ABOUT THIS EXERCISE. An exact transcription is needed, starting with the line that contains "## Configuration Parameters" and ending with the last line of the records.
AVAILABLE DATA below:
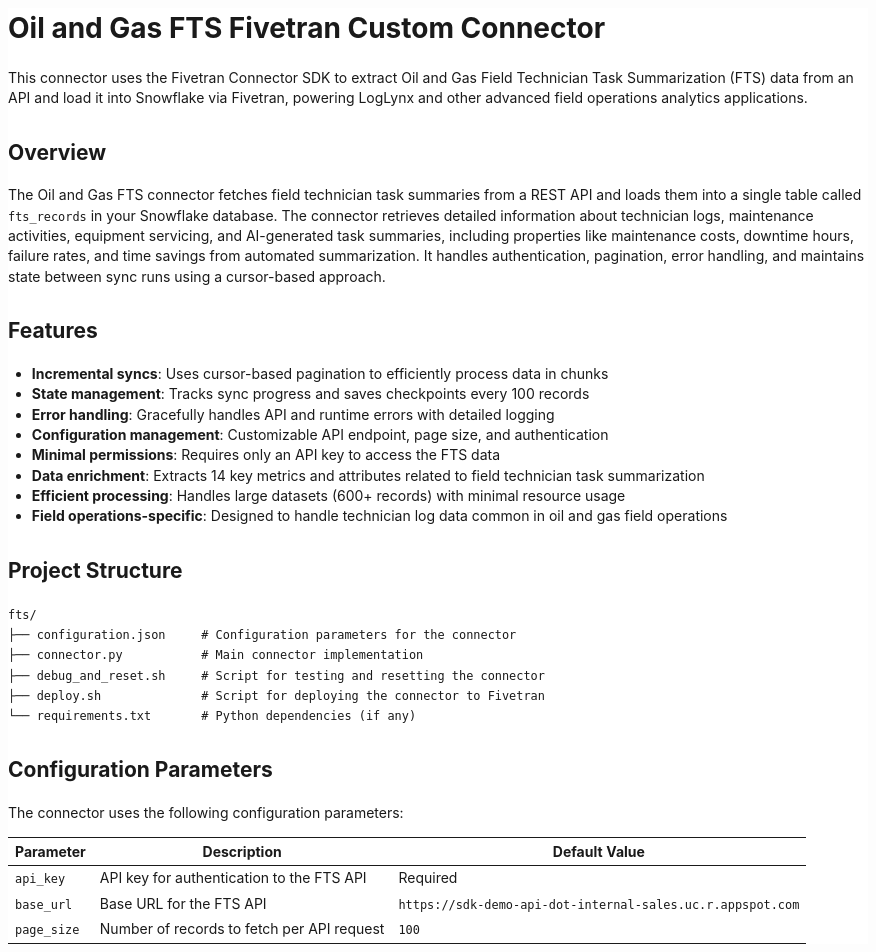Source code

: # Oil and Gas FTS Fivetran Custom Connector

This connector uses the Fivetran Connector SDK to extract Oil and Gas Field Technician Task Summarization (FTS) data from an API and load it into Snowflake via Fivetran, powering LogLynx and other advanced field operations analytics applications.

## Overview

The Oil and Gas FTS connector fetches field technician task summaries from a REST API and loads them into a single table called `fts_records` in your Snowflake database. The connector retrieves detailed information about technician logs, maintenance activities, equipment servicing, and AI-generated task summaries, including properties like maintenance costs, downtime hours, failure rates, and time savings from automated summarization. It handles authentication, pagination, error handling, and maintains state between sync runs using a cursor-based approach.

## Features

- **Incremental syncs**: Uses cursor-based pagination to efficiently process data in chunks
- **State management**: Tracks sync progress and saves checkpoints every 100 records
- **Error handling**: Gracefully handles API and runtime errors with detailed logging
- **Configuration management**: Customizable API endpoint, page size, and authentication
- **Minimal permissions**: Requires only an API key to access the FTS data
- **Data enrichment**: Extracts 14 key metrics and attributes related to field technician task summarization
- **Efficient processing**: Handles large datasets (600+ records) with minimal resource usage
- **Field operations-specific**: Designed to handle technician log data common in oil and gas field operations

## Project Structure

```
fts/
├── configuration.json     # Configuration parameters for the connector
├── connector.py           # Main connector implementation
├── debug_and_reset.sh     # Script for testing and resetting the connector
├── deploy.sh              # Script for deploying the connector to Fivetran
└── requirements.txt       # Python dependencies (if any)
```

## Configuration Parameters

The connector uses the following configuration parameters:

| Parameter    | Description                                            | Default Value                                             |
|--------------|--------------------------------------------------------|-----------------------------------------------------------|
| `api_key`    | API key for authentication to the FTS API              | Required                                                  |
| `base_url`   | Base URL for the FTS API                               | `https://sdk-demo-api-dot-internal-sales.uc.r.appspot.com` |
| `page_size`  | Number of records to fetch per API request             | `100`                                                     |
End of AVAILABLE DATA.
ANSWER BELOW.
## Configuration Parameters

The connector uses the following configuration parameters:

| Parameter    | Description                                            | Default Value                                             |
|--------------|--------------------------------------------------------|-----------------------------------------------------------|
| `api_key`    | API key for authentication to the FTS API              | Required                                                  |
| `base_url`   | Base URL for the FTS API                               | `https://sdk-demo-api-dot-internal-sales.uc.r.appspot.com` |
| `page_size`  | Number of records to fetch per API request             | `100`                                                     |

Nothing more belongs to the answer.